Two Very Different Professions Under One Name
The chiropractic profession is deeply split. One faction practices evidence-based musculoskeletal care, focusing on back pain, neck pain, and headaches. These chiropractors use validated outcome measures, rely on clinical research, and function similarly to physical therapists who specialize in manual therapy. In studies comparing how different providers assess low back pain, chiropractors and physical therapists were actually more likely than general medical practitioners to use standardized disability questionnaires.
The other faction still adheres to Palmer’s original philosophy. These practitioners claim that regular spinal adjustments can prevent disease, boost immunity, and treat conditions with no plausible connection to spinal mechanics. They may recommend ongoing “maintenance” adjustments for healthy patients and promote chiropractic care for children with ear infections or digestive problems. This branch of the profession is where the pseudoscience label most clearly applies. Its foundational theory, vertebral subluxation causing systemic disease through “nerve interference,” has never been validated by independent research.
Safety Considerations
For low back manipulation, serious complications are rare. Neck manipulation carries a more specific risk: an estimated 1 in 20,000 cervical manipulations results in vertebral artery dissection, which can cause a stroke. The exact incidence is uncertain because many cases likely go unreported, and there is ongoing debate about whether the manipulation causes the dissection or whether patients with an existing dissection seek chiropractic care for the neck pain it produces. Either way, high-velocity neck manipulation carries a small but real vascular risk that doesn’t exist with other conservative treatments for neck pain.

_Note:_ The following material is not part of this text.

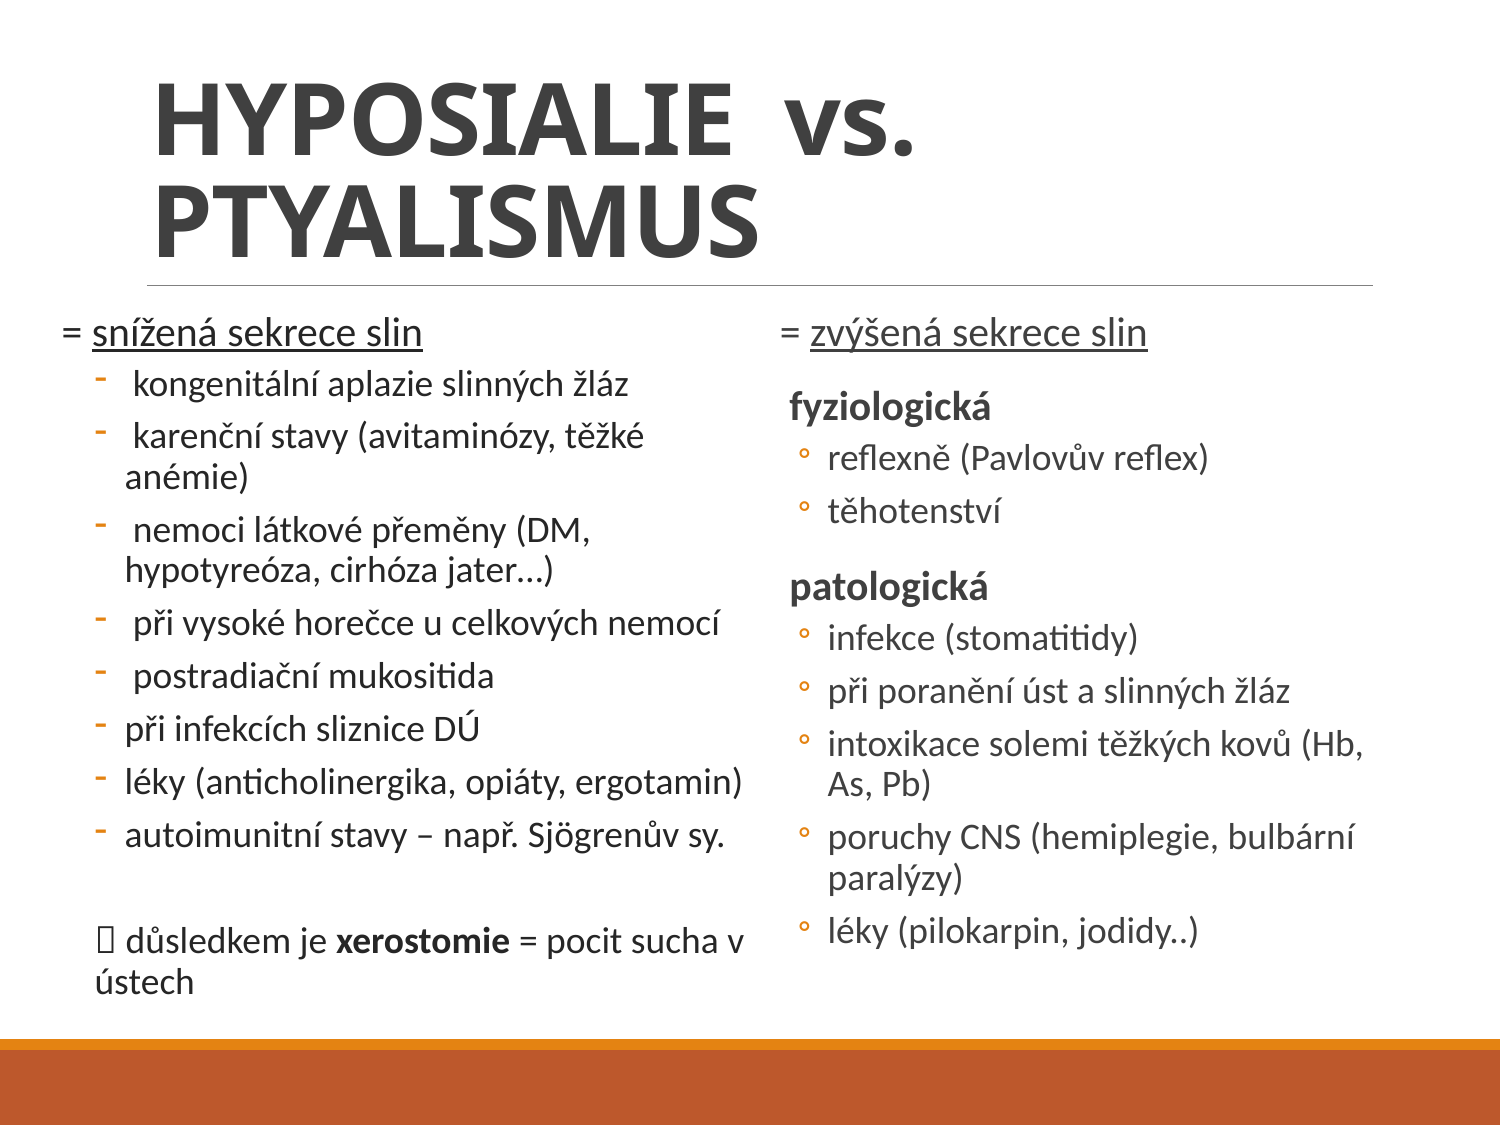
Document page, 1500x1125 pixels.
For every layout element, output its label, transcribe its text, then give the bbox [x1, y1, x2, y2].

list = zvýšená sekrece slin fyziologická reflexně (Pavlovův reflex) těhotenství patologická infekce (stomatitidy) při poranění úst a slinných žláz intoxikace solemi těžkých kovů (Hb, As, Pb) poruchy CNS (hemiplegie, bulbární paralýzy) léky (pilokarpin, jodidy..) [765, 302, 1373, 963]
list = snížená sekrece slin kongenitální aplazie slinných žláz karenční stavy (avitaminózy, těžké anémie) nemoci látkové přeměny (DM, hypotyreóza, cirhóza jater…) při vysoké horečce u celkových nemocí postradiační mukositida při infekcích sliznice DÚ léky (anticholinergika, opiáty, ergotamin) autoimunitní stavy – např. Sjögrenův sy.  důsledkem je xerostomie = pocit sucha v ústech [61, 302, 750, 1012]
title HYPOSIALIE vs. PTYALISMUS [135, 47, 1373, 285]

The Bottom Line on the Science
Calling all of chiropractic pseudoscience is an oversimplification. Spinal manipulation has documented neurological effects and modest clinical benefits for back pain, which is why it appears in mainstream medical guidelines. But the original theoretical framework of chiropractic, the idea that spinal subluxations cause disease throughout the body and that adjusting them restores health, has no scientific support. A chiropractor who treats your low back pain with manipulation, exercises, and ergonomic advice is practicing within the bounds of evidence. A chiropractor who claims adjustments will boost your immune system or treat your child’s asthma is not.
The challenge for patients is that both practitioners hold the same degree, use the same title, and may work in offices that look identical. If you’re considering chiropractic care, the most useful question isn’t whether chiropractic as a whole is pseudoscience. It’s whether the specific practitioner you’re seeing limits their claims and treatments to what the evidence supports.